═════ THE DATA

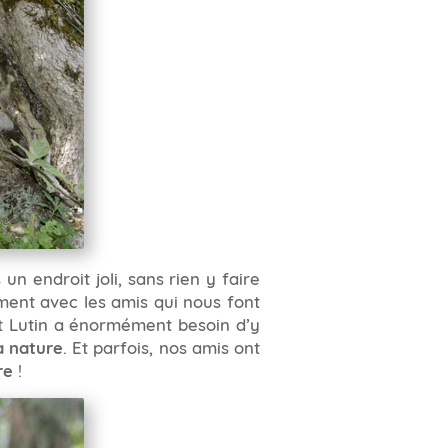
n endroit joli, sans rien y faire
ent avec les amis qui nous font
it Lutin a énormément besoin d’y
a nature
. Et parfois, nos amis ont
re
!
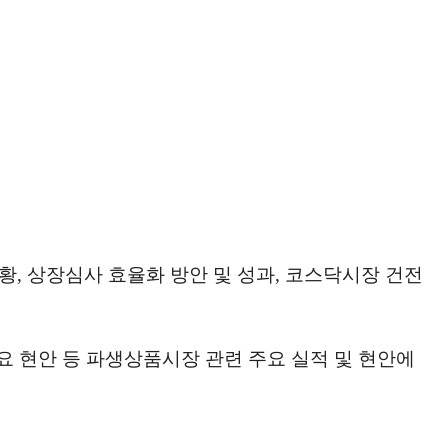
황, 상장심사 효율화 방안 및 성과, 코스닥시장 건전
요 현안 등 파생상품시장 관련 주요 실적 및 현안에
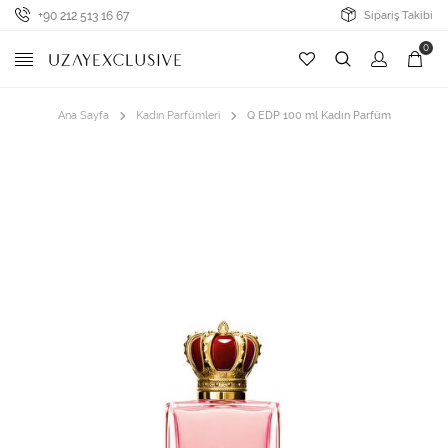
+90 212 513 16 67
Sipariş Takibi
0
Ana Sayfa
Kadın Parfümleri
Q EDP 100 ml Kadın Parfüm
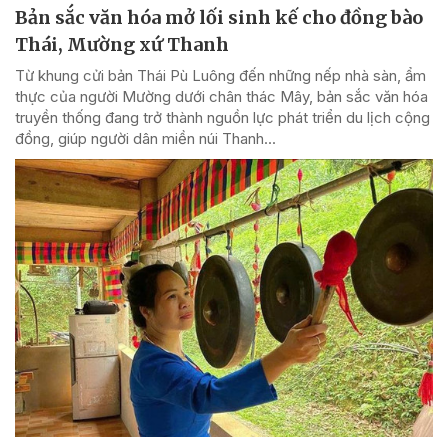
Bản sắc văn hóa mở lối sinh kế cho đồng bào
Thái, Mường xứ Thanh
Từ khung cửi bản Thái Pù Luông đến những nếp nhà sàn, ẩm
thực của người Mường dưới chân thác Mây, bản sắc văn hóa
truyền thống đang trở thành nguồn lực phát triển du lịch cộng
đồng, giúp người dân miền núi Thanh...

══════════

_WHAT TO WORK ON_
Without the images, output all the entries exactly as they stand.

_TASK OUTPUT_
n endroit joli, sans rien y faire
ent avec les amis qui nous font
it Lutin a énormément besoin d’y
a nature
. Et parfois, nos amis ont
re
!
황, 상장심사 효율화 방안 및 성과, 코스닥시장 건전
요 현안 등 파생상품시장 관련 주요 실적 및 현안에
+90 212 513 16 67
Sipariş Takibi
0
Ana Sayfa
Kadın Parfümleri
Q EDP 100 ml Kadın Parfüm
Bản sắc văn hóa mở lối sinh kế cho đồng bào
Thái, Mường xứ Thanh
Từ khung cửi bản Thái Pù Luông đến những nếp nhà sàn, ẩm
thực của người Mường dưới chân thác Mây, bản sắc văn hóa
truyền thống đang trở thành nguồn lực phát triển du lịch cộng
đồng, giúp người dân miền núi Thanh...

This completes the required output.